Parameter Symmetry Potentially Unifies Deep Learning Theory
Liu Ziyin, Yizhou Xu, Tomaso Poggio, Isaac Chuang
TL;DR
This paper argues that a wide range of deep learning phenomena—across learning dynamics, model complexity, and neural representations—can be unified under the umbrella of parameter symmetry and its breaking/restoration. It introduces the idea of symmetry-to-symmetry dynamics, where training proceeds via transitions between symmetry groups, and shows how these transitions relate to effective model capacity and feature learning. The authors support three core hypotheses: dynamics tracking symmetry changes, adaptive capacity controlled by symmetry boundaries, and representation learning driven by layerwise symmetry, including neural collapse and universal representations. They also discuss mechanisms and controls (regularization, noise, data augmentation) that drive symmetry restoration or breaking, and outline practical ways to engineer symmetries to shape hierarchical learning. The work suggests a potentially fundamental principle—rooted in symmetry—from which broad AI phenomena might be derived, offering a principled design lens for future models and a path toward a universal theory of deep learning.
Abstract
The dynamics of learning in modern large AI systems is hierarchical, often characterized by abrupt, qualitative shifts akin to phase transitions observed in physical systems. While these phenomena hold promise for uncovering the mechanisms behind neural networks and language models, existing theories remain fragmented, addressing specific cases. In this position paper, we advocate for the crucial role of the research direction of parameter symmetries in unifying these fragmented theories. This position is founded on a centralizing hypothesis for this direction: parameter symmetry breaking and restoration are the unifying mechanisms underlying the hierarchical learning behavior of AI models.
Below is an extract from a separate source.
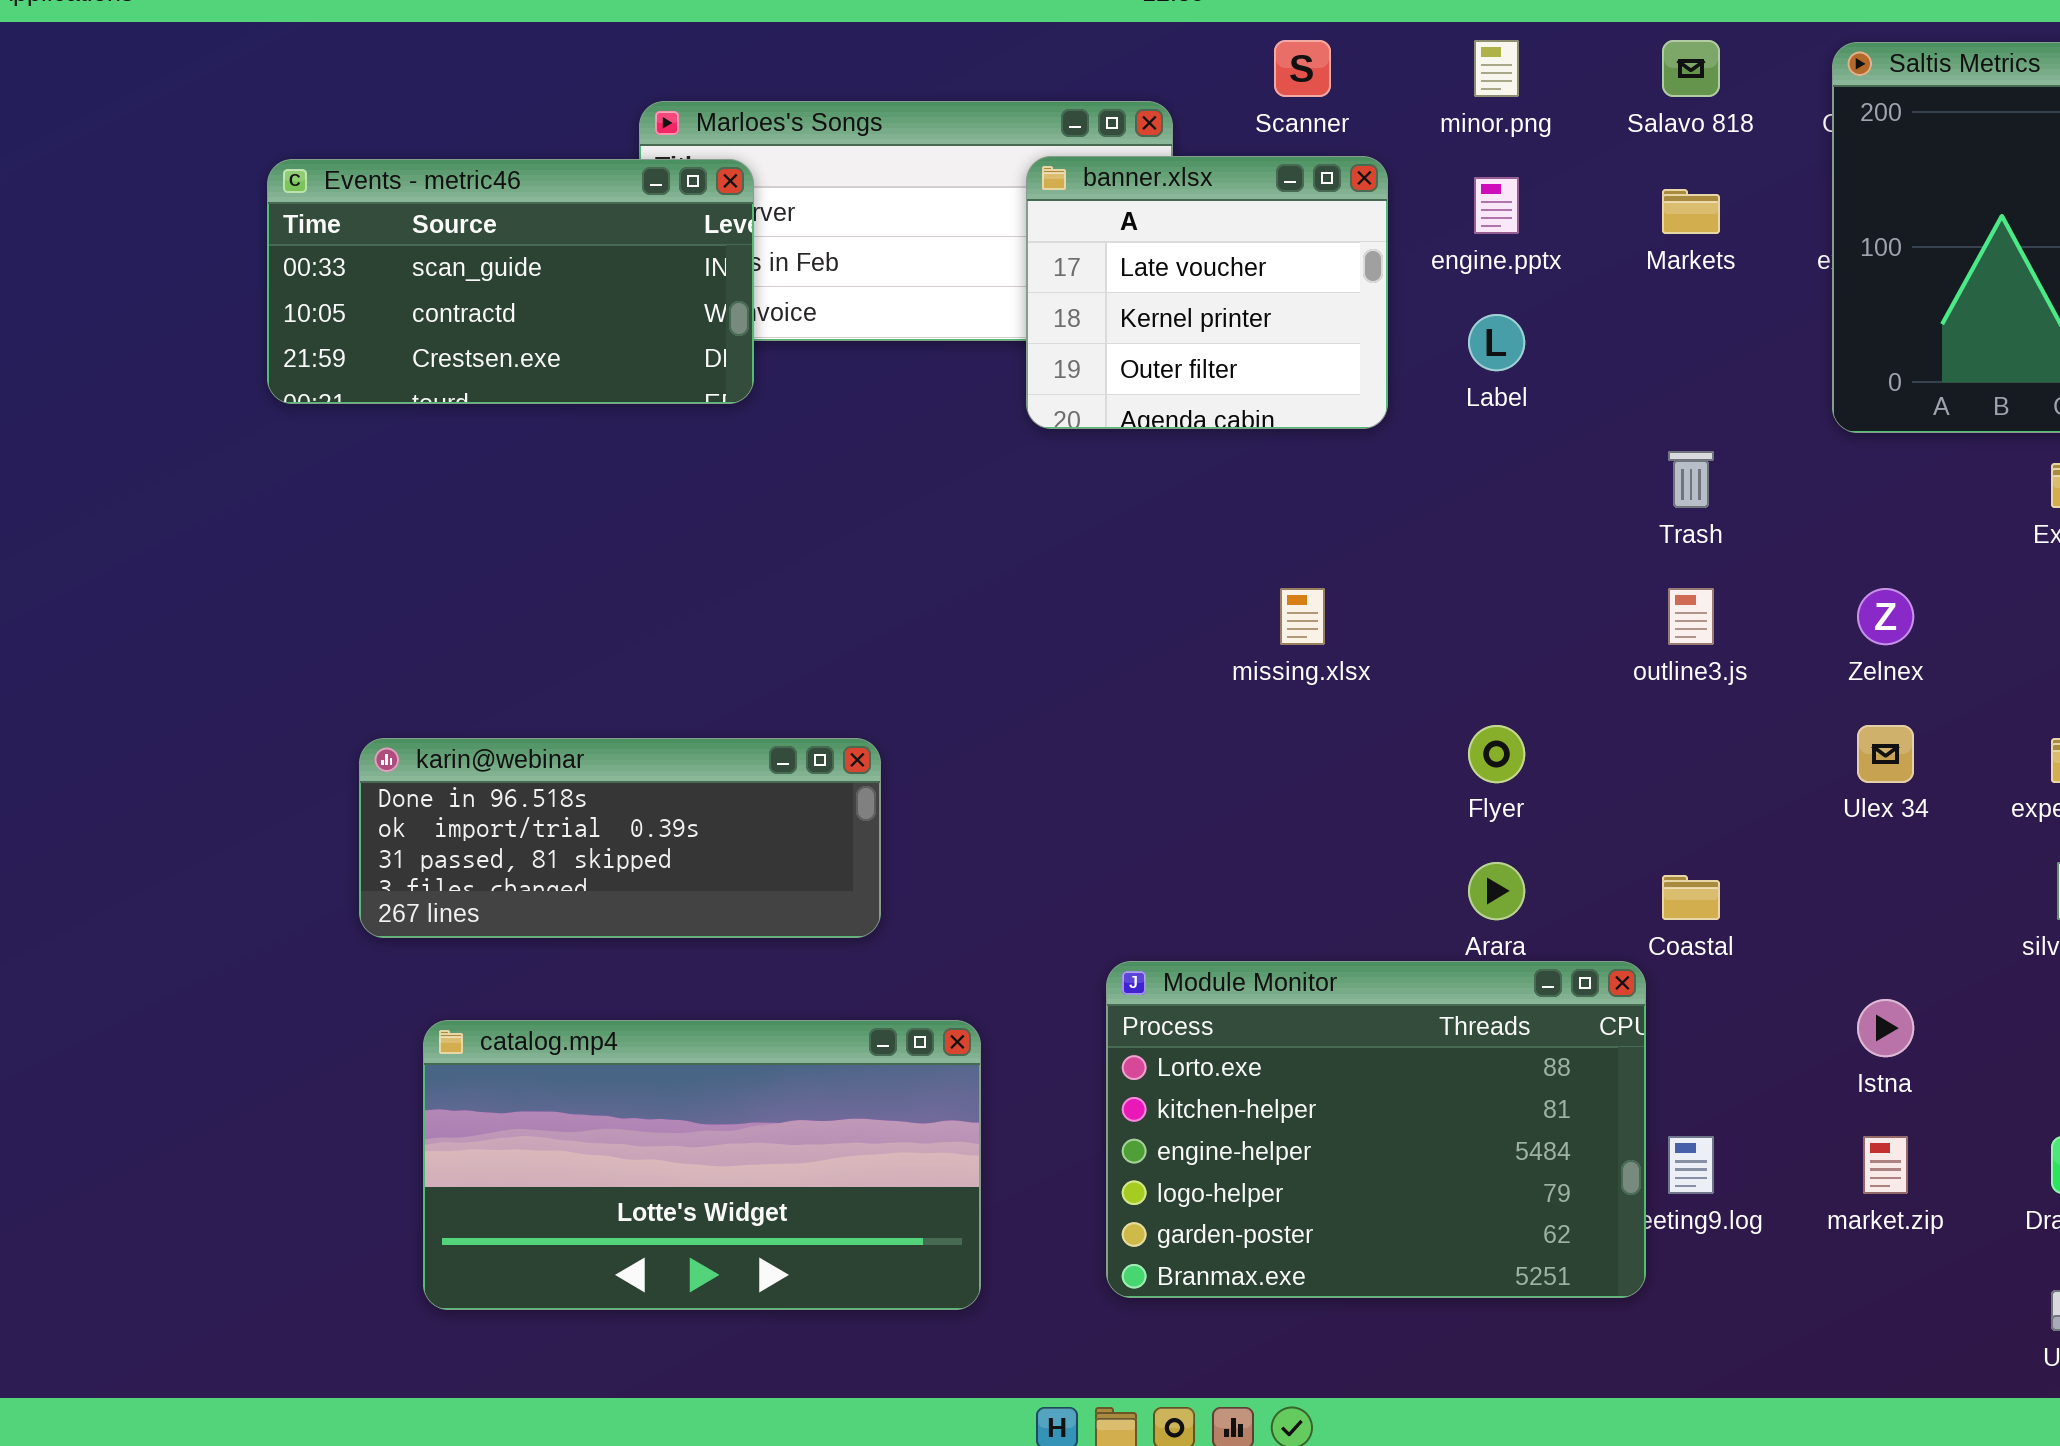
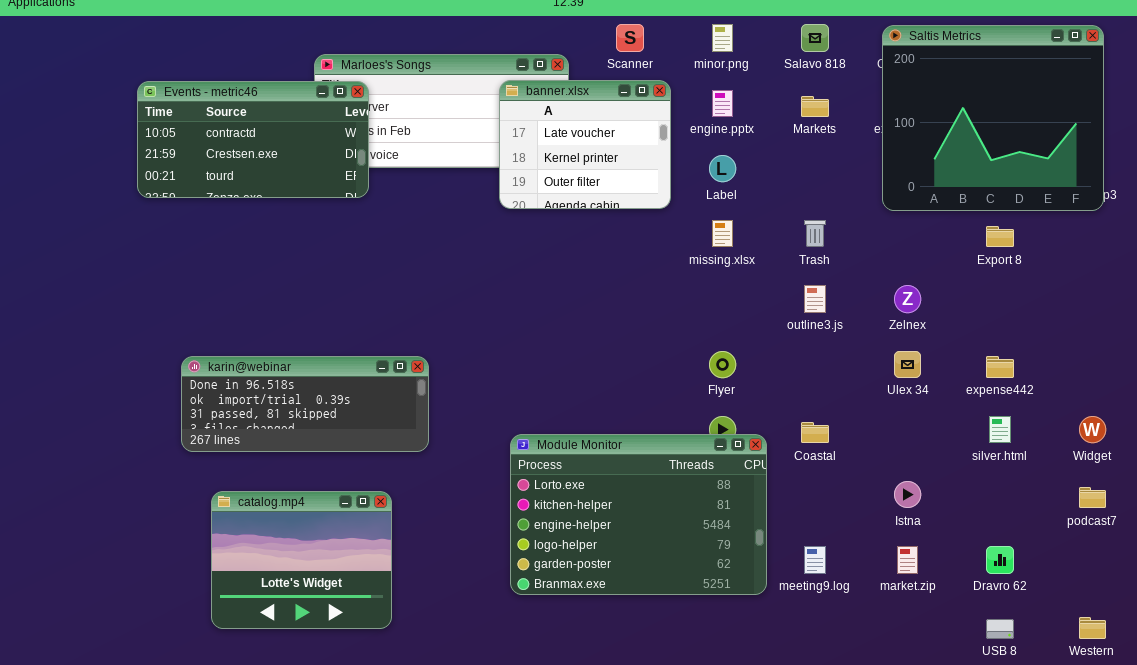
Events - metric46: [267,159,754,404] -> [137,81,369,198], scrolled down 1 row
missing.xlsx: [1280,588,1325,645] -> [712,220,733,247], moved
Module Monitor: [1106,961,1646,1298] -> [510,434,767,595], moved
catalog.mp4: [423,1020,981,1310] -> [211,491,392,629], resized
We synthesize prior observations and theories to argue that this direction of research could lead to a unified understanding of three distinct hierarchies in neural networks: learning dynamics, model complexity, and representation formation. By connecting these hierarchies, our position paper elevates symmetry -- a cornerstone of theoretical physics -- to become a potential fundamental principle in modern AI.